Leserbriefe : Eine Frage der Ansprüche

„Rechnen mit jedem Cent – Trotz Arbeit in der Armutsfalle: Nora Gentner und ihre Töchter kommen nur mit Hartz IV über die Runden“ vom 21. August

Frau Gentner lebt mit ihrer Familie von Hartz IV, weil sie sich dafür entschieden hat. Sie will Theaterprojekte mit Kindern machen und unterrichten. Ein schlechtes Honorar nimmt sie dafür in Kauf - auch, dass ihre Tochter deswegen nicht jobben kann. Aber dann jammern! Das finde ich nicht in Ordnung. Ich selbst bin froh und glücklich, in meiner derzeitigen Situation - ich wurde ebenfalls in einem ähnlichen Bereich schlecht bezahlt, bin jetzt arbeitslos (Hartz IV), verdiene so viel erlaubt ist dazu und orientiere mich beruflich um. Es ist tatsächlich wenig. Aber dann muss man sich halt etwas reinhängen, um einen besseren Job zu bekommen!
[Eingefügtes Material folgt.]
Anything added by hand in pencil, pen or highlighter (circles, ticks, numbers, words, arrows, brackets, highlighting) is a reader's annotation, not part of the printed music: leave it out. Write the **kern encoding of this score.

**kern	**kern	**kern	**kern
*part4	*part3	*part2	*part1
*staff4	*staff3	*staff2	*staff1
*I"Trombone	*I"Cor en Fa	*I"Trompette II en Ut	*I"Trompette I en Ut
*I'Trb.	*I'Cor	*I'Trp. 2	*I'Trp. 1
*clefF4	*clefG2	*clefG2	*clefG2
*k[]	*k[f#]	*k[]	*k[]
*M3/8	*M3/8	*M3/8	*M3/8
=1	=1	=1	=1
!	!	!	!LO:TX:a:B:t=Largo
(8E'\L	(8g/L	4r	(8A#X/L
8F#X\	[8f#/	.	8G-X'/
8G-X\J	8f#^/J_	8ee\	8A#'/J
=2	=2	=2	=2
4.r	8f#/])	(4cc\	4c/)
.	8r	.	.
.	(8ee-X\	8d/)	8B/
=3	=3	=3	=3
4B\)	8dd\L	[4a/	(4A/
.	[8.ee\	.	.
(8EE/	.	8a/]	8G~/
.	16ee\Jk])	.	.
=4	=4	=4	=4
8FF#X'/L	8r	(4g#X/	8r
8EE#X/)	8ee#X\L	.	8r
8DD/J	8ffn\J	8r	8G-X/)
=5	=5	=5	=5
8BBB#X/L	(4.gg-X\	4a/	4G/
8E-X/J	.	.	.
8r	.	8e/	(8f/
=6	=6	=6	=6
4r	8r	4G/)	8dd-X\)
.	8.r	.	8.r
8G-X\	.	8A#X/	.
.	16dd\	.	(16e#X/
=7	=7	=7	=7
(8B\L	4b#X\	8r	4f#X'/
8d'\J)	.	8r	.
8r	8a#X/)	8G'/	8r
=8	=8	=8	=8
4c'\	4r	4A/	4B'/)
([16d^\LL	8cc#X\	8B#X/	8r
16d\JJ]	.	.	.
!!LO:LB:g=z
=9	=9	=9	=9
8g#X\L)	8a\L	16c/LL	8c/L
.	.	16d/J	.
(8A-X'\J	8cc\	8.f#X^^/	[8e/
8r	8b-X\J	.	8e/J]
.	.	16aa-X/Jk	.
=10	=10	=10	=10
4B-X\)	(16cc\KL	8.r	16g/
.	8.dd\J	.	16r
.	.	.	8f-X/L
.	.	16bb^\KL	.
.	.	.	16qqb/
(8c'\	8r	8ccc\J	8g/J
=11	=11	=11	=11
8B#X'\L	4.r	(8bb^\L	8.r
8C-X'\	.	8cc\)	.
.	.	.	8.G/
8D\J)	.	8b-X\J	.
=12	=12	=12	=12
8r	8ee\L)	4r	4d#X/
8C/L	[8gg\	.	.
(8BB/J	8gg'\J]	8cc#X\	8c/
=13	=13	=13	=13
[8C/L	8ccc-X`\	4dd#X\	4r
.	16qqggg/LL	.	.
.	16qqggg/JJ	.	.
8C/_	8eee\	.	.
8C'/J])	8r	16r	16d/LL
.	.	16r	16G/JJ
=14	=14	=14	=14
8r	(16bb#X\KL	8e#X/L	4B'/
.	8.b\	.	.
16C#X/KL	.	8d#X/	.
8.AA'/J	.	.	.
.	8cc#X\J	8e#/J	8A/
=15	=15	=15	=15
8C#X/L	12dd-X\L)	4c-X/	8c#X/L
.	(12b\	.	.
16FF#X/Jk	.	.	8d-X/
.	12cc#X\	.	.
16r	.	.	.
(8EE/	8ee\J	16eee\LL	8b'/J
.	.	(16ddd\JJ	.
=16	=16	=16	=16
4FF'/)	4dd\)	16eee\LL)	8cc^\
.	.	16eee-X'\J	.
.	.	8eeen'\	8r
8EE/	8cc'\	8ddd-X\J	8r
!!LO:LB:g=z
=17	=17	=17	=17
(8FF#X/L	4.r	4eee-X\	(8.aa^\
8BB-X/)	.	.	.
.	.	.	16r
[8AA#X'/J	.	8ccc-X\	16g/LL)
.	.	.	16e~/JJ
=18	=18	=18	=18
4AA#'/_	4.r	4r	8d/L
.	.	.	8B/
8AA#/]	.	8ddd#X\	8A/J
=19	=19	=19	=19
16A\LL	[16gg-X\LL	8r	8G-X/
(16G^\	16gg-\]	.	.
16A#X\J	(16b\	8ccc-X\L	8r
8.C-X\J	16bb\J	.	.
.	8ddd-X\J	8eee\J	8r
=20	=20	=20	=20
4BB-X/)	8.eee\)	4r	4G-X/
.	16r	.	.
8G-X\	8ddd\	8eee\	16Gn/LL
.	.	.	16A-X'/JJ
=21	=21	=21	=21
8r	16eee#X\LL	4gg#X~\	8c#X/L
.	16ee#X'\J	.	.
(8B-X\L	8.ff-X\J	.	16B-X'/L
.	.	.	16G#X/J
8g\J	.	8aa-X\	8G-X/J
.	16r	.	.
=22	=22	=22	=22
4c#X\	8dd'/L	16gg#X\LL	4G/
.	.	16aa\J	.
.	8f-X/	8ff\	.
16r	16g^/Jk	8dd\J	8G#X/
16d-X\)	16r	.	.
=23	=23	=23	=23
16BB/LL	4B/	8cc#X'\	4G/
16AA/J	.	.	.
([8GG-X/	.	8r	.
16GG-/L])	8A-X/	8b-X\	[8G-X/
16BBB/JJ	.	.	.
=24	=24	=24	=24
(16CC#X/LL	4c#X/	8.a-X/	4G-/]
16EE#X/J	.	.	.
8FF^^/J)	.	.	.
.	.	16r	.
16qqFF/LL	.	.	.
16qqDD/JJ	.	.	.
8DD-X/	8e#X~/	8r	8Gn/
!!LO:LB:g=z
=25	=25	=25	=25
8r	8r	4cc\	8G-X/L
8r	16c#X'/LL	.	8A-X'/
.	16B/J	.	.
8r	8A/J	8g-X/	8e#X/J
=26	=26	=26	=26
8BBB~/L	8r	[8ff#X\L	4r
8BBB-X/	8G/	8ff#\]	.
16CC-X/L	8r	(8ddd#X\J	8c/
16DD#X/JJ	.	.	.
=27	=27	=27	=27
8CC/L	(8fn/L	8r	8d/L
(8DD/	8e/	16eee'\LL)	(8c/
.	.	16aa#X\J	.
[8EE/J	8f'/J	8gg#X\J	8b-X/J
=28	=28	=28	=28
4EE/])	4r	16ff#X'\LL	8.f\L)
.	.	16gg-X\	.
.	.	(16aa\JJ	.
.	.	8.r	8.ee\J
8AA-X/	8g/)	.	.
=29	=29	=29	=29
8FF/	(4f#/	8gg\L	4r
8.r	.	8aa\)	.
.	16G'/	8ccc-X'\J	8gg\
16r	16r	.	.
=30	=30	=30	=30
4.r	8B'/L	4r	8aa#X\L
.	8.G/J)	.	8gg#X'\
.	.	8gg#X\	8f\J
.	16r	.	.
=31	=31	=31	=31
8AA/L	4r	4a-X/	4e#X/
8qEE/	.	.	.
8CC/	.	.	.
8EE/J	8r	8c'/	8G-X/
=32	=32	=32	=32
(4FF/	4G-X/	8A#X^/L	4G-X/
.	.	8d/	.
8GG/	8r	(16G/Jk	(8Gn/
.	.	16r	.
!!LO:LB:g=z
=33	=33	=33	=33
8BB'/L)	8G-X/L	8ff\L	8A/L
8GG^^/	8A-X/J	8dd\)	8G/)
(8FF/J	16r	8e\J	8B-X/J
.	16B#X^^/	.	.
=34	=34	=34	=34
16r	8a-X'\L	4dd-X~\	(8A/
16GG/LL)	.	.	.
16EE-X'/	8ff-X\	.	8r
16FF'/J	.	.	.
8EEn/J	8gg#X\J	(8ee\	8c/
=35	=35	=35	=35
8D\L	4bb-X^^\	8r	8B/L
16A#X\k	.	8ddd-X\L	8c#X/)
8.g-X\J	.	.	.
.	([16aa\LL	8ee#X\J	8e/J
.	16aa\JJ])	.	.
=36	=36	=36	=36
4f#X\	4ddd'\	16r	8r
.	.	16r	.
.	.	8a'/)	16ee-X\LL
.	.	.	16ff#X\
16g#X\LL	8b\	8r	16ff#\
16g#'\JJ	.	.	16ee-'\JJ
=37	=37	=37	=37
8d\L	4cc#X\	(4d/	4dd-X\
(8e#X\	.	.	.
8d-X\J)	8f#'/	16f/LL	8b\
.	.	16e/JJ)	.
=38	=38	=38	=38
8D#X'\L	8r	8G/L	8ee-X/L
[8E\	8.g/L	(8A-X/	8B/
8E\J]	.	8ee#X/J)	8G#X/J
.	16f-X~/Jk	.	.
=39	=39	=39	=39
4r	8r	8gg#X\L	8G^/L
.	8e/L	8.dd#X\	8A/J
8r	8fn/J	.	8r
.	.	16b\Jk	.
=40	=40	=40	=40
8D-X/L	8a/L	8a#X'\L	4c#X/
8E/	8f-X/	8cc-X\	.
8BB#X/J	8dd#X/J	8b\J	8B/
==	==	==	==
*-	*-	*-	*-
Frau Gentner sollte froh mit dem sein, was ihre Familie vom Staat bekommt. Wenn sie mehr als Hartz IV will, muss sie halt die Konsequenzen ziehen und sich nach etwas anderem umschauen. Sie hat ja nicht umsonst studiert, da kann sie doch was draus machen. Aber Jammern ist meiner Meinung nach die schlechteste Alternative.

Vera Bruhns, Berlin-Mitte

Statt den Staat auf Ihrem egoistischen Selbstverwirklichungs-Trip nach allen Regeln der Kunst zu bescheißen und freiberuflich im Theater rumzuhopsen, sollte Frau Pädagogin – als Akademikerin ohnehin privilegiert – lieber malochen gehen, um sich und ihre Kinder vielleicht auch ohne ergaunerte Drittmittel durchzubringen.

Elke und Christian Groth,

Berlin-Grünau

Ich staune immer wieder, was für eine unerträgliche Anspruchshaltung manche Hartz-IV-Empfänger (und speziell solche, die ihre Situation selbst herbeigeführt haben) an den Tag legen. Da sollten es natürlich Lebensmittel aus dem Bioladen sein, die nun - leider, leider! - nicht mehr drin sind, während Tomaten von der kostenlosen Essensausgabe den Ansprüchen der werten Dame nicht genügen. Was bitte schön ist schlecht daran? Wir sind keine Hartz-IV-Empfänger, dennoch kaufen wir unsere Lebensmittel im Supermarkt um die Ecke. Dort sind Obst und Gemüse preiswert und schmackhaft und mir kann niemand erzählen, dass man sich das nicht leisten kann. Ich finde, wer sich schon seinen Lebensunterhalt von der Solidargemeinschaft bezahlen lässt, sollte wenigstens dankbar und bescheiden und mit dem zufrieden sein, was er bekommt. In vielen Ländern der Welt gibt es Menschen, die wirklich hungern müssen!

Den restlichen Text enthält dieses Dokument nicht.